L'EXODE DE LA SAINTE HOSTIE EN 1940.

 

Au cours de la guerre de 1914 1918 le clergé Douaisien non mobilisé demeura sur place et en particulier le chanoine J.-B. Hégo en ce temps-là doyen de la Collégiale Saint-Pierre et gardien attitré de la Sainte Hostie Miraculeuse. L'invasion allemande le saisit là au début de la guerre, car dès septembre-octobre 1914 l'ennemi occupait la ville. D'autre part les circonstances ne se présentaient pas comme en I940. L'atroce guerre aérienne n'avait pas pris les proportions qu'elle déploie à présent. On ne connaissait pas les bombardements par avion du genre de la gare de Douai (I9 mai I940) qui reçut plus de 400 bombes en une heure ! La fuite éperdue de la population, le long des routes -où les civils étaient mitraillés tout comme les militaires, n'avait pas vidé, comme en I940, nos cités du Douaisis, du Cambrésis, du Hainaut et de l'Avesnois. D'où en 1940 l'autorité ecclésiastique fut astreinte de prescrire au clergé paroissial de suivre la paroisse là où elle se transportait.

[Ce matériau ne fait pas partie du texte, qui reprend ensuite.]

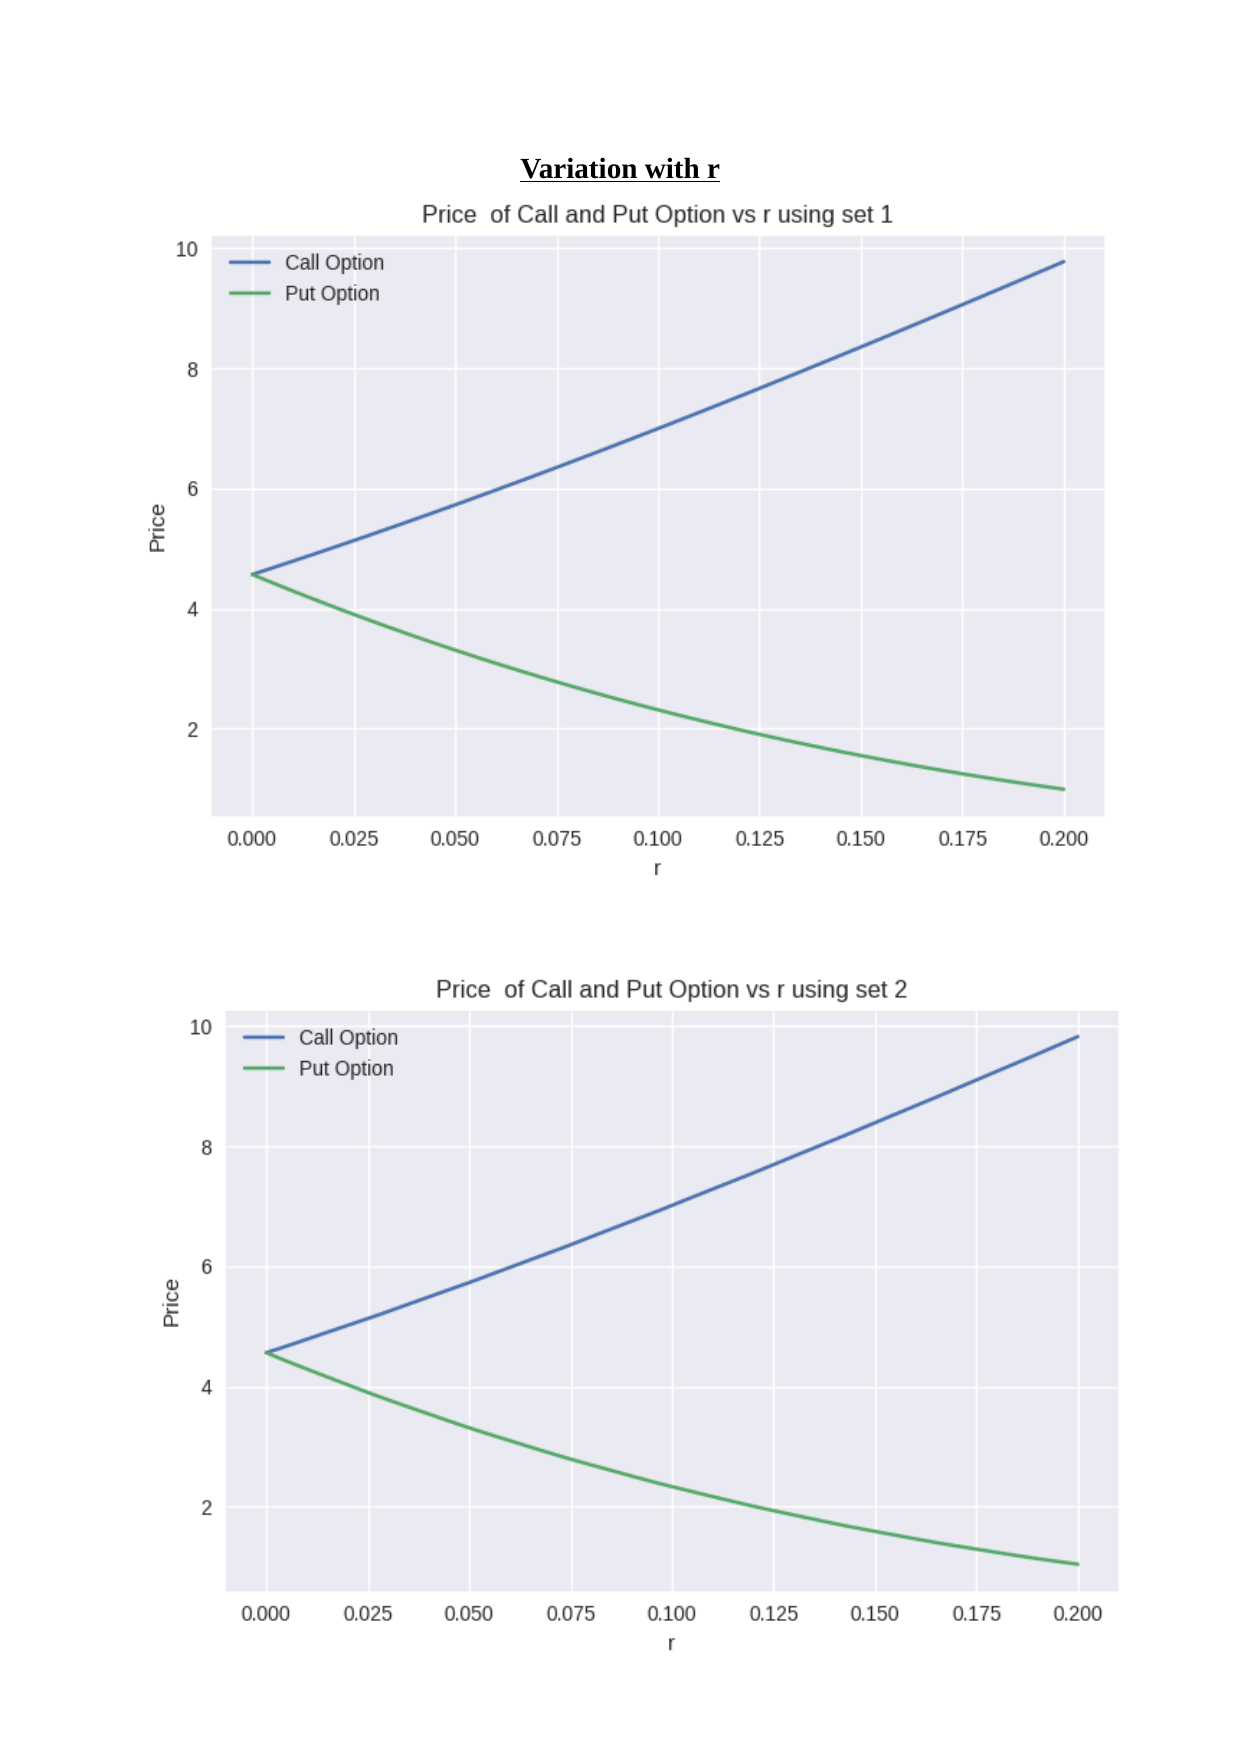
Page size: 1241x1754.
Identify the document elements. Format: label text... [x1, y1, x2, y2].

picture [127, 192, 1132, 890]
picture [141, 967, 1146, 1665]
text Variation with r [118, 152, 1122, 185]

La situation se présentait donc tout différemment en 1914 1918, à Douai. Aussi de ce chef,

le chanoine J.-B. Hégo, doyen de Saint-Pierre, demeura sur place et il y maintint la Sainte Hostie. Durant ces longues années d'occupation, la Collégiale Saint-Pierre, où le culte subsista toujours régulièrement jusqu'à l'évacuation forcée de 1918, fut assez fréquemment réquisitionnée par les autorités allemandes pour abriter les prêches protestants. Notons que tout s'y fit toujours correctement. L'Empereur Guillaume II vint en personne assister à l'un de ces prêches et adressa ensuite la parole à ses troupes. Entretemps, le clergé de Saint-Pierre avait mis à l'abri les objets précieux de la Collégiale, susceptibles d'être soustraits par les Allemands. Toutefois la Sainte Hostie Miraculeuse demeura en son tabernacle habituel. C'est alors que les aumôniers catholiques allemands de passage ou en séjour avec leurs troupiers à Douai, demandèrent à voir la Sainte Hostie et pour mieux constater les marques indubitables de l'iconographie eucharistique du XIIIe siècle imprimées en relief dans la susdite, se permirent d'ouvrir la pyxide d'or qui la renferme, alors qu'il était très possible et tout à fait pratique de constater la chose à travers les deux petits cristaux transparents dont est muni, d'ailleurs à cet effet, le centre de la pyxide.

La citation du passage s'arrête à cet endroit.